Eloy M. Cebrián

Eloy M. Cebrián


Finales de agosto

23/08/2024

Otros años, a estas alturas del mes de agosto, empezaba a mentalizarme para la vuelta al cole. El regreso a las rutinas de la vida académica es traumático para todos. Lo es sin duda para los estudiantes, obligados a sustituir la suavidad estival por la aspereza de los madrugones y del horario escolar. Pero no lo es menos para los docentes, quienes además han de cargar con el peso de la responsabilidad, pues ¿qué profesor no desea que el paso de los alumnos por sus clases tenga utilidad y sentido?
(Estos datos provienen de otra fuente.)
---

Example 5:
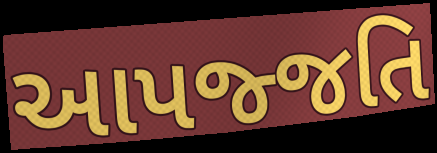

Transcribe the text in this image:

આપજ્જતિ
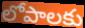
లోపాలకు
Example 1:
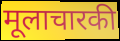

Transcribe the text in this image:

मूलाचारकी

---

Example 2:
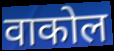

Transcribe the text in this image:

वाकोल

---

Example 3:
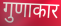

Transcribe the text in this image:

गुणाकार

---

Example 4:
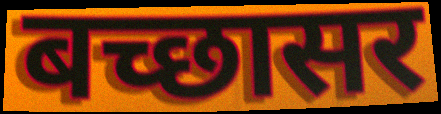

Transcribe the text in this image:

बच्छासर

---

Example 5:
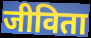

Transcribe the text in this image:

जीविता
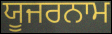
ਯੂਜਰਨਾਮ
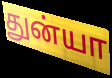
துன்யா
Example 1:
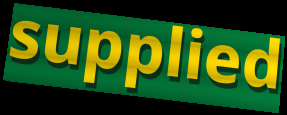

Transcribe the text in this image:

supplied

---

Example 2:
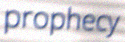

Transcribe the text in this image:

prophecy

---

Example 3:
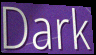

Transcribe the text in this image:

Dark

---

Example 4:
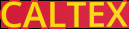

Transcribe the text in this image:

CALTEX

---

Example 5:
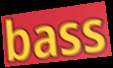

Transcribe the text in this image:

bass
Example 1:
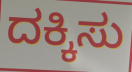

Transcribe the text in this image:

ದಕ್ಕಿಸು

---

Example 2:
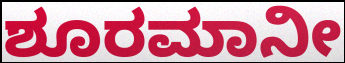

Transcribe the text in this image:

ಶೂರಮಾನೀ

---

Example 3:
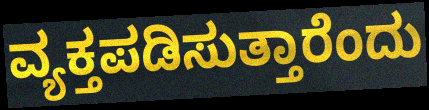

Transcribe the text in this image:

ವ್ಯಕ್ತಪಡಿಸುತ್ತಾರೆಂದು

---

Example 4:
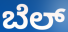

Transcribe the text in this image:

ಬೆಲ್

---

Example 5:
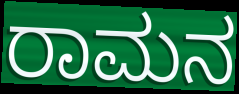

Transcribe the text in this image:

ರಾಮನ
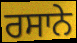
ਰਸਾਨੇ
Son las fechas en que los profesores acusamos la presión de sacar el máximo partido del curso que se avecina, de poner remedio a los errores cometidos en años anteriores, incluso de reinventarnos para evitar caer en la rutina y el tedio, arrastrando de paso a nuestros alumnos. Con independencia de sus años de experiencia, lo normal es que el primer día lectivo cualquier profesor se sienta inquieto al ponerse delante de sus clases, una especie de pánico escénico que se renueva un curso tras otro, pues somos conscientes de que no va a ser posible complacer a todos esos chavales que nos miran con una mezcla de esperanza y de recelo. En cierto modo, no hay profesor que no comience el curso sabiendo que acabará por decepcionar a buena parte de sus alumnos. Luego, conforme transcurre el calendario lectivo, esa angustia se va amortiguando, como si las exigencias de la vida académica tuvieran efectos narcóticos en el estado de ánimo de los docentes. En las inmediaciones de la primera evaluación, ya resulta casi imposible distinguir el curso actual de los anteriores. Así hasta el final de curso. Y luego vuelta a empezar. En este primer año de mi jubilación, sin embargo, para mí no hay «vuelta al cole» que valga, lo que me alivia por un lado, pero por otro me sume en la melancolía, que es una de las formas más familiares de la tristeza.